For Catholics, marriage is a sacrament, like baptism. Sacraments are outward signs instituted by Christ to give grace. Grace is a gift from God. In baptism, the outward signs are the water and the words, which can be said by anyone. The grace is sanctifying grace, which makes us like God. The elements in marriage are two people committing themselves to one another for life with a vow. A priest is not necessary, and I don’t know whether it is necessary for the couple to be of opposite sex. The grace of marriage, I suppose, helps the married couple get to heaven.
The Catholic Church only recognizes marriages witnessed by a priest.
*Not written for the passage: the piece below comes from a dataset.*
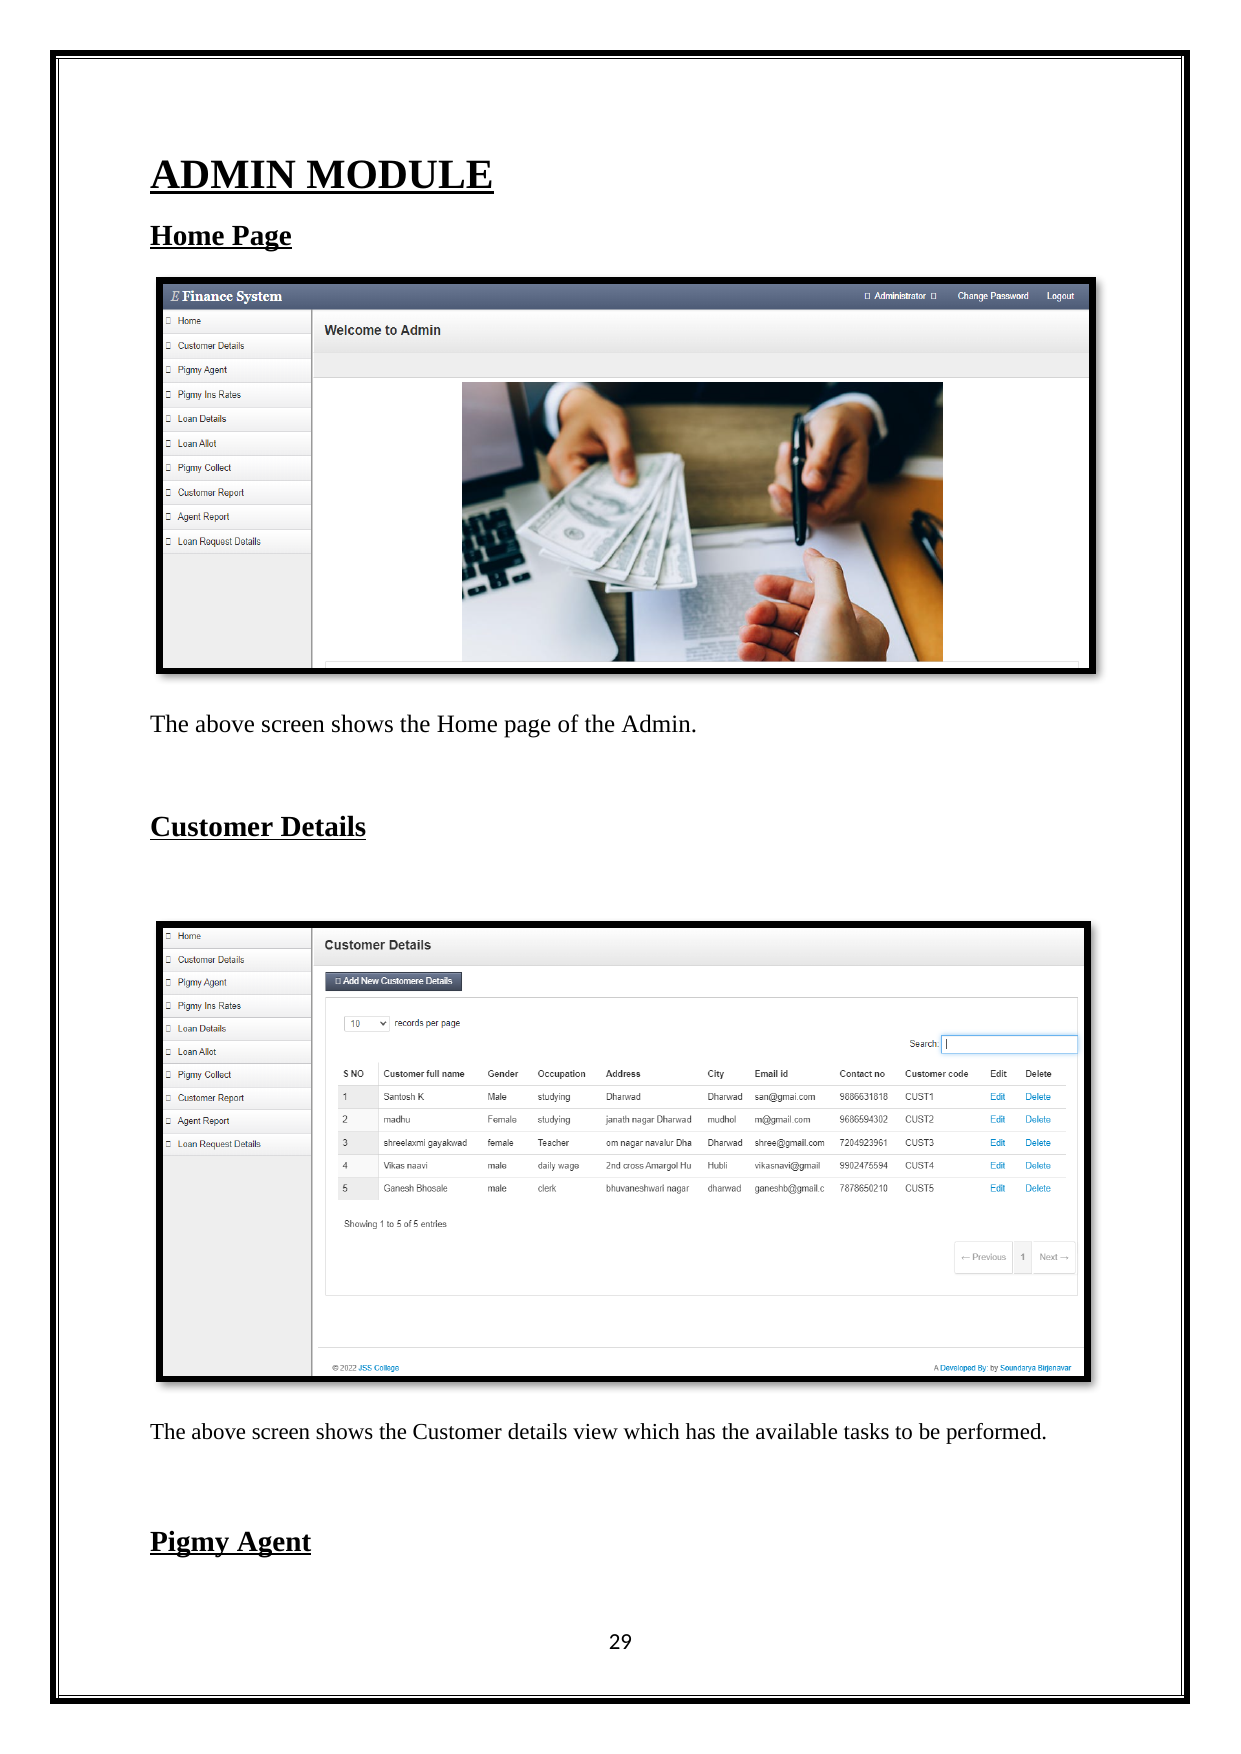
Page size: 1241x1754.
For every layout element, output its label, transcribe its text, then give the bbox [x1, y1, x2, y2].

It cannot be any priest, but must be a priest authorized by the bishop in the parish the vow takes place in. The Church does not recognize marriages between divorced couples, but this does not mean the marriage is not sacramental.
Thanks for those pointers. I’m actually finding a huge number of websites — many blogs like this one (http://apracticalwedding.com/2010/10/writing-a-non-traditional-wedding-ceremony/) with people sharing thoughts about non-traditional weddings. There’s a humanist guide out there too — no good to me given my timeline, but worth noticing.
How about something from Erich Fromm’s The Art of Loving?
I don’t have a copy at hand, but it’s good on how loving is not magic or a feeling, but an art that one has to learn, practice and understand.
It’s the best handbook I know on constructing sane and positive relationships through care, responsibility and knowledge.
It also analyzes the social forces in contemporary society which militate against loving
as an art.
I attended a friend’s humanist wedding and it was one of the most fantastic weddings I’ve seen. Celebrating their relationship, their commitment – I think the opening line was something like “They are affirming their commitment to each other, after X years together, in front of you, their family and friends.” It had everything to do with their lives, their commitment to each other and them as human beings rather than anything to do with deity. Then the legal aspect, guiding them through simple vows to each other, signing the documents. Quick, beautiful, and entirely about them.
Good luck!
I don’t know. This doesn’t seem fair to you. My partner and I did this over thirty years ago, but we didn’t put any pressure on our celebrant to compose an address. We wrote some lines for him to read, mostly about how happy we were to have all these people we love witness our commitment to one another.
I remember finding it interesting that no one in our nominally religious families questioned our being married without benefit of clergy. I took it as an indicator of how much belief is true.